Ricardo López

Born in 1902 to José Dolores López and María Candelaria Trujillo in Córdova, New Mexico, Ricardo was married to Benita Reino and was the younger brother of George (see George López biography). Although his work was earlier known under the name of his wife (most of the wives of the Córdova male artists do the detail “chip” carving), in 1927 Ricardo started signing his larger pieces.

After World War II, Ricardo quit carving human forms for two reasons: he believed they may be interpreted as “graven images” that might be idolized, contrary to the Commandments, and “because it is wrong to sell the saints to the tourists.” He later became known for his “Trees of Life”, birds, and other animals.

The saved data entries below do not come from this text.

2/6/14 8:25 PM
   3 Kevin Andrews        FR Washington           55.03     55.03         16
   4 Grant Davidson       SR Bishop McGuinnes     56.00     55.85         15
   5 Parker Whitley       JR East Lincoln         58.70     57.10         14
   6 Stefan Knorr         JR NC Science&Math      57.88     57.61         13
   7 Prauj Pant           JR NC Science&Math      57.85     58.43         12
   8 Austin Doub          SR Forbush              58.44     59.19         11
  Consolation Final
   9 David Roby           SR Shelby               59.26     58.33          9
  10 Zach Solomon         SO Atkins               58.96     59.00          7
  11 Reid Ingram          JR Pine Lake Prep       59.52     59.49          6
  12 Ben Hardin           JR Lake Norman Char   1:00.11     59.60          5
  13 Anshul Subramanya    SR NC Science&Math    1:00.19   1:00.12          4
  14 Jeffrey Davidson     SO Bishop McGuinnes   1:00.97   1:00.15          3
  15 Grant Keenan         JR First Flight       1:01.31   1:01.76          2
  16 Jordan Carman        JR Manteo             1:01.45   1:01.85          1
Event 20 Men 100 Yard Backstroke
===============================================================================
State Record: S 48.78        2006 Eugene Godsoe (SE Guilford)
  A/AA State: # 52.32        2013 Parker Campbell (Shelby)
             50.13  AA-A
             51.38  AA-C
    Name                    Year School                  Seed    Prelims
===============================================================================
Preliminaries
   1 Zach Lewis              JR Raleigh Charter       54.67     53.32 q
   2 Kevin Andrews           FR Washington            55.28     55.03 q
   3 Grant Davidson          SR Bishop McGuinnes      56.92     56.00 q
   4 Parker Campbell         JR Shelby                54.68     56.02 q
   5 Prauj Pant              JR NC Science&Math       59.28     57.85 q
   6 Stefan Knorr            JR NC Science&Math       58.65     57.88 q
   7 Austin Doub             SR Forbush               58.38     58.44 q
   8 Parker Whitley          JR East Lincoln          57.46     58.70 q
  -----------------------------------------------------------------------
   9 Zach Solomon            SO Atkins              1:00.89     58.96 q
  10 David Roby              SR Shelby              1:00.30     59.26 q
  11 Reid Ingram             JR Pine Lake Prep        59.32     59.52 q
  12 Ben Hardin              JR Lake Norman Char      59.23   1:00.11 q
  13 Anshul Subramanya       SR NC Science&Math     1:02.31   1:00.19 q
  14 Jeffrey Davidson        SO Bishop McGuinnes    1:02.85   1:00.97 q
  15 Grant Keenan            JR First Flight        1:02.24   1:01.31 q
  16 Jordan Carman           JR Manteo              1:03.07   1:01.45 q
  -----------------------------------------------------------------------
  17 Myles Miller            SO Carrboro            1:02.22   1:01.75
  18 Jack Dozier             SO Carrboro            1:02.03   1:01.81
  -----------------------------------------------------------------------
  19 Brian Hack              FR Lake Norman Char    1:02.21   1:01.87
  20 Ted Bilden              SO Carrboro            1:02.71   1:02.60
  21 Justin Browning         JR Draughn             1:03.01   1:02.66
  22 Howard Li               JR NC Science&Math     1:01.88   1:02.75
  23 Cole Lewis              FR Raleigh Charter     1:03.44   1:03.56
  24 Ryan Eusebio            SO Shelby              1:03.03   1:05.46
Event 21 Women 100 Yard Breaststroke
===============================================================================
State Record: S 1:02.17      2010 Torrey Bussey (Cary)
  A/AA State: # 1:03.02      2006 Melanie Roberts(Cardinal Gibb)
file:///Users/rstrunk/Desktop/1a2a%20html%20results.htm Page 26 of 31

Speaking of Ricardo and Benita, Charles L. Briggs, in The Wood Carvers of Córdova, New Mexico (The University of Tennessee Press, 1978), writes: “They are quite imaginative and have innovated a number of features in carvings of this genre. Curved branches often grace trees, and piglets nurse from the sow in neat rows . . . Benita and Ricardo have mastered the art of carving these intricate figures, and their repertoire of such pieces is possibly the largest.”

In June 1977 Benita died and Nora Cerrano, their daughter, began carving with Ricardo. The two worked together until Ricardo’s death in 199_. Although his father, José Dolores, is the most important santero of the first half of the twentieth century, with work in every major folk art museums including the Smithsonian, Ricardo claimed that he taught his father to carve. As stated by Dr. Briggs in The Wood Carvers of Córdova, “He [Ricardo] states that he innovated the carving of monotone images, that he produced the first examples, and that his father and brothers learned from him. After carving this first group of images, however, Ricardo decided that such work was sacrilegious; he never carved images again.”

Whether he was the innovator or not, if Ricardo had continued to carve human forms, his work would be extremely important today. However, his carvings continue to be very important historically. A collection of Córdova collections is not complete without work by Ricardo.